I looked back at my own video library, outside of Instagram time limits, and realized that I have continually done this. Majority of my videos are still pretty long. There is definitely a smaller community of freestylers out there that also continue to post long-form, and I love watching them! I love sharing freestyle in entirety, and will continue to do this, even if little to no one watches them! I still learn a lot from them, I hope it will still connect me to those people who may get inspired to move in their lives, and I enjoy seeing how I change as a whole.

So, if you made it this far…

Let’s get our Freestyle One Minute Movement going strong! I had been thinking of hashtags for awhile and I like the idea of using #oneminutemovement.

This movement challenge (for lack of a better word...) is a focus on duration AND task. I suggest creating freestyle sessions that last at least 10 minutes. It takes me on average about three songs to fall into my flow state. You should allow the full arc of experience in a session, first warming up the mind and body (don’t forget meditation and stillness), then maybe a song or sensation or breath cycle may spark an emotional or physical reaction inside your movement, and the juicy stuff that happens during and after this can also be quite special and useful. (Has a freestyle that happens when you are physically tired, been especially beautiful or honest?)

True creativity is gifted through the power of time and attention.

Think about the things in your movement that genuinely improved when you didn’t rely on denial and selective attention? A creative process that drags you both through the mud, and into bliss. In these longer formats, we experience integration of all parts, and we become more whole.

Post your #oneminutemovement both for yourself, and your peers. When we train our eyes and perspectives daily to look for more beauty, we inevitable find it.

Look past the single beat, the single moment, the 4 seconds of dopeness. Embrace the subtle genius of your smaller or still moments, allow the build up, allow the aftermath.

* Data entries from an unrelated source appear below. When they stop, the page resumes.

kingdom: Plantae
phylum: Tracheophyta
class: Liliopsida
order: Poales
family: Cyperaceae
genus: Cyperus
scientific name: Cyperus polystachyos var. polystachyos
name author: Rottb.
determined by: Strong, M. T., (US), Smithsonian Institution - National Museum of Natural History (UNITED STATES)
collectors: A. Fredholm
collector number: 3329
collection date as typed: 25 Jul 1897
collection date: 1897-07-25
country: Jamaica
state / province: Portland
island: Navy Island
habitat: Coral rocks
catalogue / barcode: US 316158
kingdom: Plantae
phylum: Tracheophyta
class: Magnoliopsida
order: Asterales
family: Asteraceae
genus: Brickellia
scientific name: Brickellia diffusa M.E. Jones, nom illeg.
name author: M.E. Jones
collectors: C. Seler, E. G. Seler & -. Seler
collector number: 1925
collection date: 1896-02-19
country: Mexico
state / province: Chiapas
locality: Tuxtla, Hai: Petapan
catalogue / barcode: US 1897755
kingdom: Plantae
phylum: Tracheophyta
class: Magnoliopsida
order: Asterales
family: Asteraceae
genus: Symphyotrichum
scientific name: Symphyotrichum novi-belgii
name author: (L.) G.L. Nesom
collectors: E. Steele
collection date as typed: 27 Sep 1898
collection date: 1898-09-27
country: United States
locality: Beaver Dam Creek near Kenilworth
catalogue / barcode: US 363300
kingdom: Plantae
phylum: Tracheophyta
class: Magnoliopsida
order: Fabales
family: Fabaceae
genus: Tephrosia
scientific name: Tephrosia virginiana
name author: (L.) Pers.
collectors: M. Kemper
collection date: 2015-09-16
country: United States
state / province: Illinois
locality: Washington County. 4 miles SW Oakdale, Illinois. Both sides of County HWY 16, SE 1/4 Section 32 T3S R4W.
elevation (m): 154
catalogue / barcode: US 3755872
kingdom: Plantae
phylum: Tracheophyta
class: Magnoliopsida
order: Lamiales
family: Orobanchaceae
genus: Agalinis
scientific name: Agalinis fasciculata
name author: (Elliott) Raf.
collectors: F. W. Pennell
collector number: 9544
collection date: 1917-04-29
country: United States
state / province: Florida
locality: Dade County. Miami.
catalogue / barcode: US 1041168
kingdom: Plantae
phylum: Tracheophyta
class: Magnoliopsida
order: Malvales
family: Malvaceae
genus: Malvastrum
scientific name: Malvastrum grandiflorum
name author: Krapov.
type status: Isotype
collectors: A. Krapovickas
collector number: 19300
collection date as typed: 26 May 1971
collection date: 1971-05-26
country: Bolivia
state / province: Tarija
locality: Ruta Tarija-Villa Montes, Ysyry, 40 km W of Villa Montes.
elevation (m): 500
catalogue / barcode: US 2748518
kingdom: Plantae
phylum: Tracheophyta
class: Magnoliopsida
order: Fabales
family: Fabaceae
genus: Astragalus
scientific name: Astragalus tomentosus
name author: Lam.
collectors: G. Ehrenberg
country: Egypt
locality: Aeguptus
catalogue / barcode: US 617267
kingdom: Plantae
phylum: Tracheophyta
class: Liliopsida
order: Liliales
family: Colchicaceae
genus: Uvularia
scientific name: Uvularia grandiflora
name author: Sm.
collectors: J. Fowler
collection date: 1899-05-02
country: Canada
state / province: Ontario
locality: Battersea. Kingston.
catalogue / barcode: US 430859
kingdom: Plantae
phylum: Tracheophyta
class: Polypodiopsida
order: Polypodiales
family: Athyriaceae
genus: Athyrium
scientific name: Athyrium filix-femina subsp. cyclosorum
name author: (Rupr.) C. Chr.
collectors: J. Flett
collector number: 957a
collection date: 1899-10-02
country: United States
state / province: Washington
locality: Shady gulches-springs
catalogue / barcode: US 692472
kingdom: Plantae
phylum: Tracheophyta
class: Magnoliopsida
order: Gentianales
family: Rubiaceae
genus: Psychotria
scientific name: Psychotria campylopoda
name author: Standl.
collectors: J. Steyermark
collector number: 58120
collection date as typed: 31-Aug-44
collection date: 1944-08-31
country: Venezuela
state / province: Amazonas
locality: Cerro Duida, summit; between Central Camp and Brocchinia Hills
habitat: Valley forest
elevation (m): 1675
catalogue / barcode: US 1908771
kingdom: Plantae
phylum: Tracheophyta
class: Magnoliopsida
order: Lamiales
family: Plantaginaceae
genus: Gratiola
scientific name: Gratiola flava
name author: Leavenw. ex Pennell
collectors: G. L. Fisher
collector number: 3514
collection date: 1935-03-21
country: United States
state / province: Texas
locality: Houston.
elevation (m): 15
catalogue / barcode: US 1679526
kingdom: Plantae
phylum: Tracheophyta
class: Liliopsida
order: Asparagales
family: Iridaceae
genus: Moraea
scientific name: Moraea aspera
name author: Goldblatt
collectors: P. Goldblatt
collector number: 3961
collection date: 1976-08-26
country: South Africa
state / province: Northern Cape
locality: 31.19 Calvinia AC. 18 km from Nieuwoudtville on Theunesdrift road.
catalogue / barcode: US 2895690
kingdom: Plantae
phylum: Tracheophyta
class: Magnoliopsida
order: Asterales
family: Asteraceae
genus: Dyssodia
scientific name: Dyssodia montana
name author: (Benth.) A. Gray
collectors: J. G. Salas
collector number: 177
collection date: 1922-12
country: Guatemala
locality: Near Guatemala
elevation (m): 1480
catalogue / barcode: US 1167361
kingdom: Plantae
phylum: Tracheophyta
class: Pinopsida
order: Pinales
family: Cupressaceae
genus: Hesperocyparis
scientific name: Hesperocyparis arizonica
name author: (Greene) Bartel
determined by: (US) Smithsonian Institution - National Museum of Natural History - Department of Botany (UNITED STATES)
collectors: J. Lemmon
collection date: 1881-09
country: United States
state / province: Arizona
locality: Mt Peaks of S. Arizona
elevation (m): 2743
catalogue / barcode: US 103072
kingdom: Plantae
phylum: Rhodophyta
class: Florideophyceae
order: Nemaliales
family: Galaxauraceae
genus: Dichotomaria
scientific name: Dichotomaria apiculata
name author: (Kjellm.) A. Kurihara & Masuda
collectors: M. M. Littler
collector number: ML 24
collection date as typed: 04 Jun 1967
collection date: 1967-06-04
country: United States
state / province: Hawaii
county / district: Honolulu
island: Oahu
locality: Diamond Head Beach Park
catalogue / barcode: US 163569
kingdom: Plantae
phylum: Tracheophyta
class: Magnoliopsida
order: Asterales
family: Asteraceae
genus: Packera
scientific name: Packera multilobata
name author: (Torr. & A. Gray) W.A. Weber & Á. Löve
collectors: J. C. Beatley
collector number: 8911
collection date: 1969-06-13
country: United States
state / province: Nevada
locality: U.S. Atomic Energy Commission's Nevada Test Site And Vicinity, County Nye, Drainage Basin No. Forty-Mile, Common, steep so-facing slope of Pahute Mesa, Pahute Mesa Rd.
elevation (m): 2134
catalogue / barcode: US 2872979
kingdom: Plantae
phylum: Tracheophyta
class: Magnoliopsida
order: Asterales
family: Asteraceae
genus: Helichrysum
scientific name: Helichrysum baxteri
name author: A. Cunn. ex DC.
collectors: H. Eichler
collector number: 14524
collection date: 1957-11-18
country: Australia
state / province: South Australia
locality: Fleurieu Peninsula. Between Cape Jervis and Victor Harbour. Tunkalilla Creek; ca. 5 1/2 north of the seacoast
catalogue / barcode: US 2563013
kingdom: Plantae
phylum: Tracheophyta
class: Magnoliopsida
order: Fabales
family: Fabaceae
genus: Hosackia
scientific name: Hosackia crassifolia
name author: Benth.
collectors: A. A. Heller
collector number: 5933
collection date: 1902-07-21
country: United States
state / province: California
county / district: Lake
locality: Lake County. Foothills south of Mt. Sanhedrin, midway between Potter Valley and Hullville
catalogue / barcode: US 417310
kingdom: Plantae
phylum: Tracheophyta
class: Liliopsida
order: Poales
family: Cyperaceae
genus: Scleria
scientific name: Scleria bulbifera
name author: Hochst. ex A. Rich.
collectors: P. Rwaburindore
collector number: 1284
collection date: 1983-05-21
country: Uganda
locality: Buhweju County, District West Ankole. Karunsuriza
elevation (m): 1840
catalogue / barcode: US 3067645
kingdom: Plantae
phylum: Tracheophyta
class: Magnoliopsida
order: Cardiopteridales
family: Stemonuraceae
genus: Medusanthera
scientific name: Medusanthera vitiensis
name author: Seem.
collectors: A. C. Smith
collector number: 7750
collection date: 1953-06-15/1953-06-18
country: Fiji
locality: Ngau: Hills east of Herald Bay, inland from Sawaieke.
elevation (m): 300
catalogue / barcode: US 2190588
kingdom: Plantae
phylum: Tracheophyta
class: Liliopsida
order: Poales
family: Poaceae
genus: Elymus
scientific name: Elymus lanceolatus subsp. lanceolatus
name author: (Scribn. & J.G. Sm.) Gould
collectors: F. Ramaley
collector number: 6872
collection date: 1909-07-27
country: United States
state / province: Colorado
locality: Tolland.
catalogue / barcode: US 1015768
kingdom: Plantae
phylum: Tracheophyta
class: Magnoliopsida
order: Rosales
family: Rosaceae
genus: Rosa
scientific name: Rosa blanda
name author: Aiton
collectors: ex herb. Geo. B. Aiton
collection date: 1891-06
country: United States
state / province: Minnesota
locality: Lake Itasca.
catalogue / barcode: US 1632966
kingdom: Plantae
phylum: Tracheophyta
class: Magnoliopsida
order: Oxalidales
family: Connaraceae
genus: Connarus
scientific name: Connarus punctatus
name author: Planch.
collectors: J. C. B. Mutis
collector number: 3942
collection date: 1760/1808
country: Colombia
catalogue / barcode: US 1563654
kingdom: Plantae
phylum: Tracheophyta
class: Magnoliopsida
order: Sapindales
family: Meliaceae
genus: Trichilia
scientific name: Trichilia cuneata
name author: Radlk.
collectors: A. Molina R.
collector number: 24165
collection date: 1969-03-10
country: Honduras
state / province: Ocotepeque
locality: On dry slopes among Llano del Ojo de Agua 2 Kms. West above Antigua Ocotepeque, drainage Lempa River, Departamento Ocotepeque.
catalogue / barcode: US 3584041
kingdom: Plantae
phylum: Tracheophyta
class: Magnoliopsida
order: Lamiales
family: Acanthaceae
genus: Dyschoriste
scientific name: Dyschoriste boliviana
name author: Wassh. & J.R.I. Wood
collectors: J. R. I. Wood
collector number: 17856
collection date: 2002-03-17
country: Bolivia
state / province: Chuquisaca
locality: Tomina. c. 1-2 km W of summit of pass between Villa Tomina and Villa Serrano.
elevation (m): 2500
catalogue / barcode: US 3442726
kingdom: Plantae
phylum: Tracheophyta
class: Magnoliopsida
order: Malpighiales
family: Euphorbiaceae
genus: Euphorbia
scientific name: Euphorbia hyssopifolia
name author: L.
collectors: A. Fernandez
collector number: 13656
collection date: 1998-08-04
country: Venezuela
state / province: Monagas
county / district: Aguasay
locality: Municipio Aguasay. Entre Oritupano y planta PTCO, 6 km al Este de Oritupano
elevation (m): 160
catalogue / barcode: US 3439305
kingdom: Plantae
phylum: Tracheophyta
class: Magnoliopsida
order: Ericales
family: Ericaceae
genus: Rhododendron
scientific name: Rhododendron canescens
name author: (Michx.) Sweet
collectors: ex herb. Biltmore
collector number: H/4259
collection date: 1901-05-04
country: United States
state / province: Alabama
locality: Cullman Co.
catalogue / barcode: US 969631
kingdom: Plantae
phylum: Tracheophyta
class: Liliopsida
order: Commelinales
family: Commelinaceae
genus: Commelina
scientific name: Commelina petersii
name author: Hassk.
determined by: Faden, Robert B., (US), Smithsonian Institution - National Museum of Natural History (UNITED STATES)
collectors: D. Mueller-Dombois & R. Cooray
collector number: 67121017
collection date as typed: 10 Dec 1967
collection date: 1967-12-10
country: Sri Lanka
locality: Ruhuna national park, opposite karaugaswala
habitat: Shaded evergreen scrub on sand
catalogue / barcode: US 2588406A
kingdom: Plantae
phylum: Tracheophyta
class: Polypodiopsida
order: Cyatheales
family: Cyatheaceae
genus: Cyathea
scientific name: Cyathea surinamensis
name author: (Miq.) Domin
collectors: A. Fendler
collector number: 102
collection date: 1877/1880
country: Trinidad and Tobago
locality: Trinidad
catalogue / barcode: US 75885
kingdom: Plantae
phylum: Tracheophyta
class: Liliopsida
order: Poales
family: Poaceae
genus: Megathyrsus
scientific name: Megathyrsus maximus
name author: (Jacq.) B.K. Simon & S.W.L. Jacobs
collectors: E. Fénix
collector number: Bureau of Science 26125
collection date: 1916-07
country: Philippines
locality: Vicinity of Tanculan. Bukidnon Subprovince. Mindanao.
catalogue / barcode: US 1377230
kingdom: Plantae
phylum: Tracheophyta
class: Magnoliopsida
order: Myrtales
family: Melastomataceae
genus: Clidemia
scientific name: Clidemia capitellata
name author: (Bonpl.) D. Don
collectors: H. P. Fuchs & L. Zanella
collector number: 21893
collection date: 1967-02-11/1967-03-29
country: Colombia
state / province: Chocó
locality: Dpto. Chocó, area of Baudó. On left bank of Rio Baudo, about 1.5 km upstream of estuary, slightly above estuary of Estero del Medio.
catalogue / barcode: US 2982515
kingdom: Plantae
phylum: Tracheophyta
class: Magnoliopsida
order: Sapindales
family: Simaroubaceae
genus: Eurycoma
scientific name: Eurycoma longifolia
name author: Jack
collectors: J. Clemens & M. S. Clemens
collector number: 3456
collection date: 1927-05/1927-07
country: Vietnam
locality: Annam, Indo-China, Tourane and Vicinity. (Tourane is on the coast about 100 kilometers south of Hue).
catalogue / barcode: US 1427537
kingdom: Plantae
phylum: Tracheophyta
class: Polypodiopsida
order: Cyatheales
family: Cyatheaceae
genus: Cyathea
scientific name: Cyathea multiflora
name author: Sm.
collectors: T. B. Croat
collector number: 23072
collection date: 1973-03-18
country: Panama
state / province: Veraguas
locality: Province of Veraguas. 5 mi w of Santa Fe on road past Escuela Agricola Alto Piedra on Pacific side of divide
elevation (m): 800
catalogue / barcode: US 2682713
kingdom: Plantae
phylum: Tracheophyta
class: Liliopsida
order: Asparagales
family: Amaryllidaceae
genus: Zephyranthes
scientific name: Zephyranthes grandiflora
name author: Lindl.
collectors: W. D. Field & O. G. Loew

I encourage you be inspired to create your own long-form prompts within the #oneminutemovement. Create your own hashtags and challenge your friends! The more people we can encourage to share, the more confidence and support you may bring to their practice, and your own. I have a few I thought could be great, and will be playing with them as well:

#oneminuteflight (one minute up the pole, woohoo!) #oneminuteleghangs #oneminutebodywaves #oneminutefankicks #oneminutetwerk #oneminutefloorwork (oneminutefloorfuck?) #oneminutecircles
#oneminutestaticspins #oneminuteslowmotion (yessssss)

Don’t forget to share your journey with us, #findingyourfreestyle.